I learned very early on, when I had found, fixed, and tested (my testing before the customer would also test) a bug, with my bugfix, to stop saying to the customer "This is a small isolated change and can't affect the main pipeline". Of course, after the "fix" caused another problem that seemed totally illogical (the other problem showing up totally different place in the flow, seemingly unrelated) and I FOUND the bug I had now caused, it all made sense..."oh, of course. That bit got set and then never unset" whatever.

Point being this complex code I work with, compared to what an autonomous auto is, would be like a calculater is to a super-computer.

They simply cannot test sufficiently. There is no way. So they will be testing, fixing bugs and best they can do is small tests of the new software. Add to that the complexity of the hardware, and the RANGE of it. Meaning even brand new sensors are not going to be perfectly exactly the same in all ways, but even worse after years "on the road". Sleet, hail, mud, other conditions, aging, heat, cold ....all these things play havoc with electronics and sensors.

As far as what we pay attention to...and accept. It is a bit like terror vs. other causes of death. We focus on the terror, while bathtubs kill more people, or guns, or this or that, or workplace accidents. The one (even though way less percent of causes of death) we focus totally on while the others er like "eh...<excrement> happens". So we are pretty irrational, but yeah....it's harder to accept a dumb sensor or bug causing a fatality than a driver.
 
All the way at the beginning of this thread someone asked "is it seen as different when a human driver takes a life or an automated driver?" (paraphrased). I think yes....
Maybe so, but earlier in the thread, it was pointed out that the fatalities per mile for self-driving cars has a long way to go before it gets better than for human drivers.
 
Maybe so, but earlier in the thread, it was pointed out that the fatalities per mile for self-driving cars has a long way to go before it gets better than for human drivers.

I don't have a lot of faith in self-driving cars.

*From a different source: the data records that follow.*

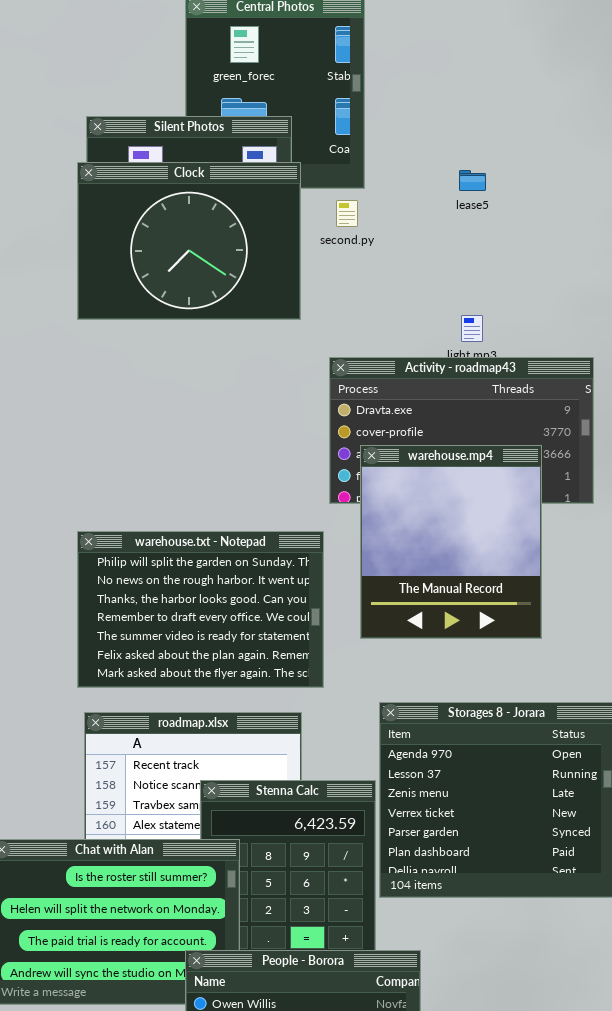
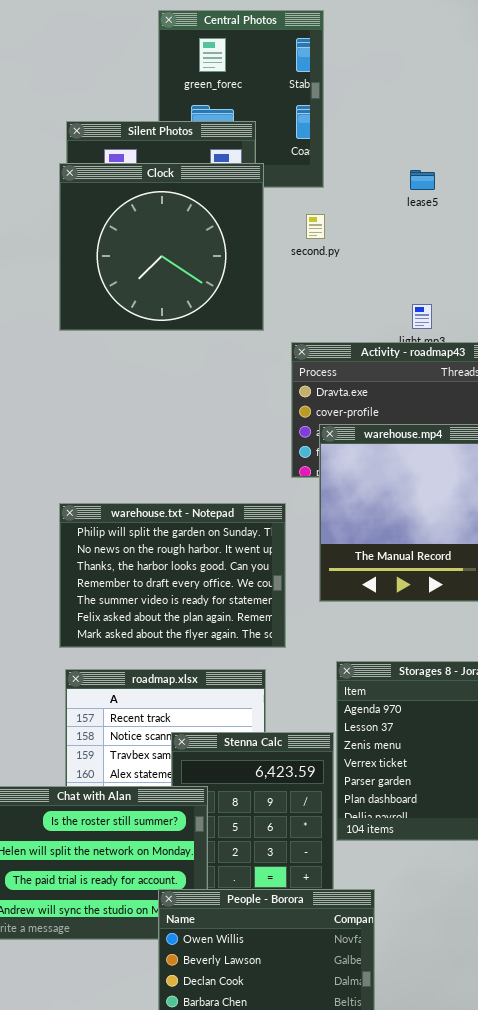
Clock: [77,162,301,320] -> [59,163,264,331], resized
second.py: [336,200,358,227] -> [306,214,325,239], moved

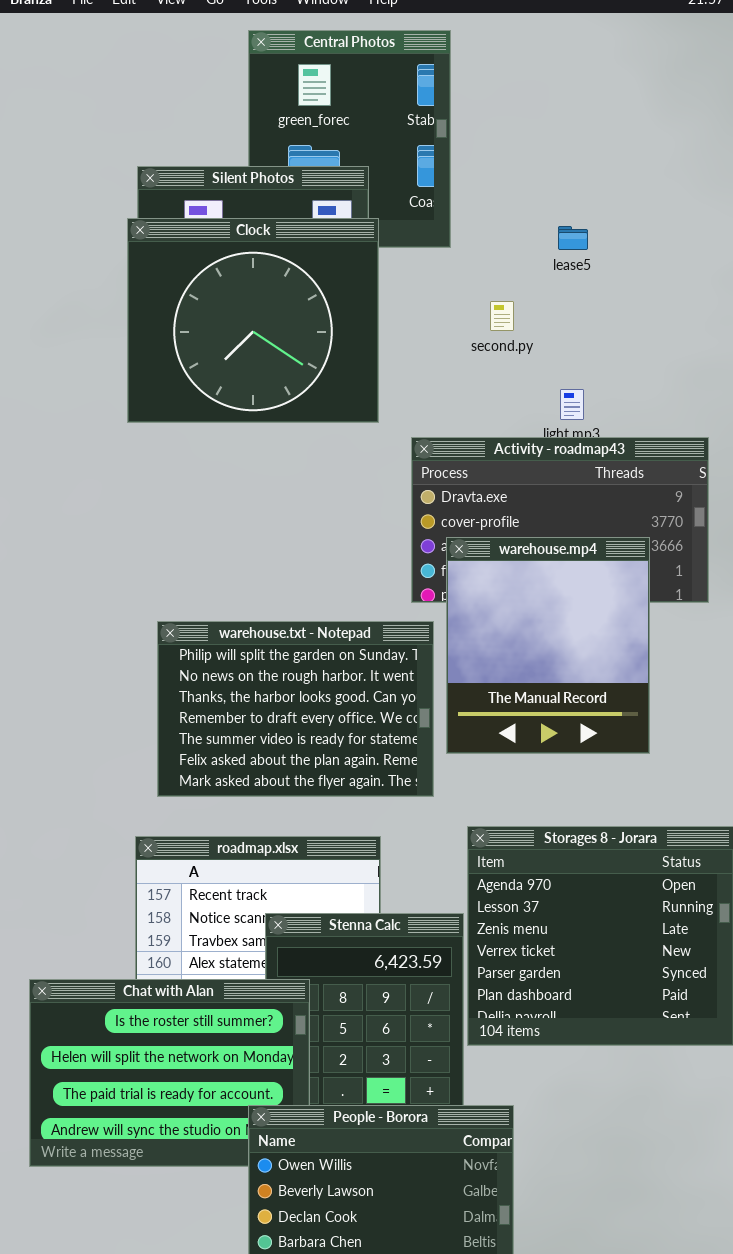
second.py: [306,214,325,239] -> [490,301,514,331], moved
warehouse.txt - Notepad: [59,503,286,648] -> [157,621,434,797], moved

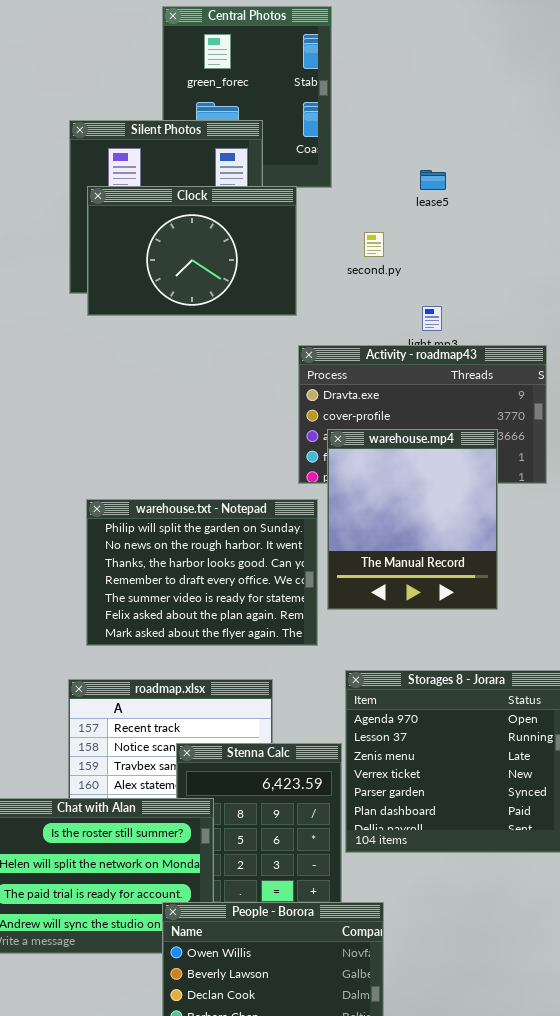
Clock: [127,218,379,423] -> [87,186,297,316], moved, resized

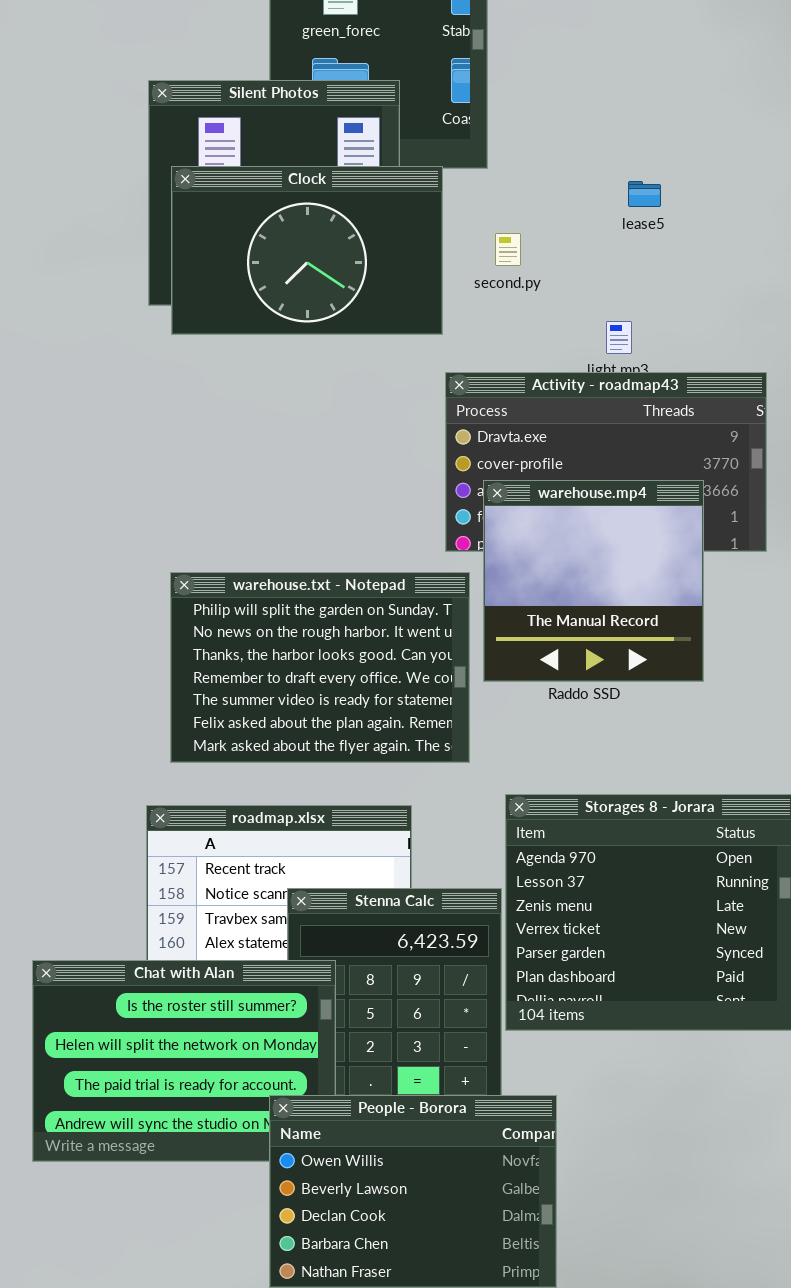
lease5: [420,170,446,190] -> [628,181,661,207], moved
second.py: [364,232,384,257] -> [495,233,521,266], moved
warehouse.mp4: [327,429,498,610] -> [483,480,704,682], resized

I see too many problems, testing, maintenance. The only thing I haven't heard about, which I think would be a good indicator...what are auto insurance companies planning with this? When accidents occur...if the software is at fault, who pays?

Anyway, even though I don't believe we will be able to make it safer, there are a number of drivers on the road (I'm not one of them :) ) that I would love to see move over to even untested self-driving cars. Numbnuts that really shouldn't be driving.

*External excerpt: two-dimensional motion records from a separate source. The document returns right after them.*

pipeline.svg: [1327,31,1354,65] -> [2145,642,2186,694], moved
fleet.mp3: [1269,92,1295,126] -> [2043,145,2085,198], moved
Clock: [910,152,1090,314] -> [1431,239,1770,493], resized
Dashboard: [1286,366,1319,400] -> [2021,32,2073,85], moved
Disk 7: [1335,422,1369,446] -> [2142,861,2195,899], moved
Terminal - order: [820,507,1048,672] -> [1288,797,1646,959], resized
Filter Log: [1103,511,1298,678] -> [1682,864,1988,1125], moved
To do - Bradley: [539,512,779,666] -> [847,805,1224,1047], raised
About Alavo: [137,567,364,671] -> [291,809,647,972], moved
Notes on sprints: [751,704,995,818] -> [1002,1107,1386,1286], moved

The stats are kind of misleading. I personally think when you get around 50% self-driving a LOT of bugs are going to start to show up.
Also human drivers will learn to game the system...expect more rowdy driving when they can determine it is a self-driving.

But the stats you mention are a little unreliable. It's only when they get a decent number of miles that it is going to be able to match.

I read somewhere about the advent of the automobile. The very FIRST recorded automobile accident happened pretty early on. If you used those stats they'd probably be worse than self-driving now are.
 
I don't have a lot of faith in self-driving cars....
Me neither!

...the stats you mention are a little unreliable. It's only when they get a decent number of miles that it is going to be able to match.

Based on estimates posted earlier in the thread for Waymo and Uber, they will have to increase their number of autonomously driven miles to about 14 times what it is now, without a single fatality, in order to equal the record of human drivers. And the unreliability of the data due to the relatively small sample size will make it take even longer to validate autonomous vehicle technology.

I read somewhere about the advent of the automobile. The very FIRST recorded automobile accident happened pretty early on. If you used those stats they'd probably be worse than self-driving now are.
How long before the first fatality?
 
Anyone else see the news that squeaked out...? The car did see her but some brilliant engineer’s code tagged her as a false target.

They haven’t said what the car thought she was or which “stop the car from reacting” logic thread it went down.